Before the child abuse accusations, Hampton lived a quiet life in Sabine County’s Rosevine community with his partner, Sorcha, and his son. Hampton worked as a farrier and blacksmith, trimming and balancing horses’ hooves. He also sold firewood that he cut and split by hand. In his free time, he enjoyed hiking national forests and kayaking on the lake.
“My philosophy was work hard, play hard and live life,” Hampton wrote in an electronic message from prison.
After a dispute, a family member accused Hampton of sexually abusing a child. A Child Protective Services investigator who followed up on the accusation multiple times and interviewed the child found that the abuse did not occur, according to an August report that Costigan provided The Tribune. An agency spokesperson said the case had been closed and that its details are confidential.
A military veteran, Hampton has fought wars in Afghanistan and Iraq. A few years ago, he was diagnosed with post-traumatic stress disorder after his time in combat. Hampton said he learned how to regulate the effects of the disorder, but he’s now noticing a regression.
“Since I’ve been locked up I find it much harder to regulate,” he wrote.
Back home in Rosevine, Costigan does what she can to help with his defense, advocate for his release before a trial, visit him and keep their home running. But it’s not always easy.
“The stove is out, the refrigerator just died, my dryer doesn’t work,” Costigan said.
Hampton could probably fix them.

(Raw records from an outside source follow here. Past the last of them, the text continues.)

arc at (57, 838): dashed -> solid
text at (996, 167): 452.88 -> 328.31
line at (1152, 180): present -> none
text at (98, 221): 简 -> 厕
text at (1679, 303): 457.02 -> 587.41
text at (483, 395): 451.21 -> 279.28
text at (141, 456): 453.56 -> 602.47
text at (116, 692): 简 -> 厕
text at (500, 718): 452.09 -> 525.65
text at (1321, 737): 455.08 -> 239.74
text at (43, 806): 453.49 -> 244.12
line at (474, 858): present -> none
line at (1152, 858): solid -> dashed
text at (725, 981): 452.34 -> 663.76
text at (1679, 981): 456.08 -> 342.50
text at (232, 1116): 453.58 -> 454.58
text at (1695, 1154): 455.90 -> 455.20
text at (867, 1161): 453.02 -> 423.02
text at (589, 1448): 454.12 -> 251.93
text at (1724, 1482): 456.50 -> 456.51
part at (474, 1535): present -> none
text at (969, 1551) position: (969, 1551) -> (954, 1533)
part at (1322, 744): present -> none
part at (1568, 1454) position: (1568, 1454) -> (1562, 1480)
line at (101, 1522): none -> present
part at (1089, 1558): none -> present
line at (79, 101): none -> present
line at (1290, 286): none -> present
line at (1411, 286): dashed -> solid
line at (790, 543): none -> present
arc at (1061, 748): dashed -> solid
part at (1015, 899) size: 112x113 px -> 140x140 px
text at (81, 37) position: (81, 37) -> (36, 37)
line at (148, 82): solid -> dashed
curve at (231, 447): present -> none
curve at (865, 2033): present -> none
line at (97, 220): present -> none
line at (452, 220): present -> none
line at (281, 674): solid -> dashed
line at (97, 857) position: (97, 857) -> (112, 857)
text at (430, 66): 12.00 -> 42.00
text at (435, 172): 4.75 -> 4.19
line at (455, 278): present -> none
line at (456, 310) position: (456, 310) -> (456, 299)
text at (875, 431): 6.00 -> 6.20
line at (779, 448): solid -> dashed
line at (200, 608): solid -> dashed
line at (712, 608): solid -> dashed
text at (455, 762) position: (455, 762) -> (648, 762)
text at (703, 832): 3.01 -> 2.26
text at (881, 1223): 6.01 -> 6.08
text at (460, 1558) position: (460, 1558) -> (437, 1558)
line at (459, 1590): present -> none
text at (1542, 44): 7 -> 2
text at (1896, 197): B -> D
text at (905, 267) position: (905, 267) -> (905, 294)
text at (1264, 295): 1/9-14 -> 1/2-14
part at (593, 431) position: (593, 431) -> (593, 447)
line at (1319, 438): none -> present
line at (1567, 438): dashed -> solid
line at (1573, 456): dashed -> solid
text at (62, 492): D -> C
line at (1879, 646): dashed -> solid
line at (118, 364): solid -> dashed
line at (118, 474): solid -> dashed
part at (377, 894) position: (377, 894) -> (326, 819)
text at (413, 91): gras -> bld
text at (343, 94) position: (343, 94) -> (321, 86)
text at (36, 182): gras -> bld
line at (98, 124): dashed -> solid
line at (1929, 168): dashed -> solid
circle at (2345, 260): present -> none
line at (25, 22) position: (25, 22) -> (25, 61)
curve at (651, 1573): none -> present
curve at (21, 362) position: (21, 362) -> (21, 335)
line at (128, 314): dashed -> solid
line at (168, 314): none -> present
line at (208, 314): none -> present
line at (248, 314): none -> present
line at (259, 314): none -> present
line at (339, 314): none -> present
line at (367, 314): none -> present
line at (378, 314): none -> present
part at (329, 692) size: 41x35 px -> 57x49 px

But nobody seems to know how long he’ll be behind bars.
After missing an arraignment hearing, Hampton’s lawyer was one hour late to another court date. Costigan filed a grievance against the attorney, who did not respond to The Tribune’s requests for comment but disputed Costigan’s accusations in a filing to the state bar association.
Hampton is now represented by a court-appointed attorney, who vows to get Hampton’s bond reduced and at least one of the charges against him dismissed.
For now, it’s just a waiting game 100 miles from home.
“I just don’t understand how they are shuttling pre-trial people to Louisiana,” Hampton said. “Do you know how hard it is to prove yourself innocent here?”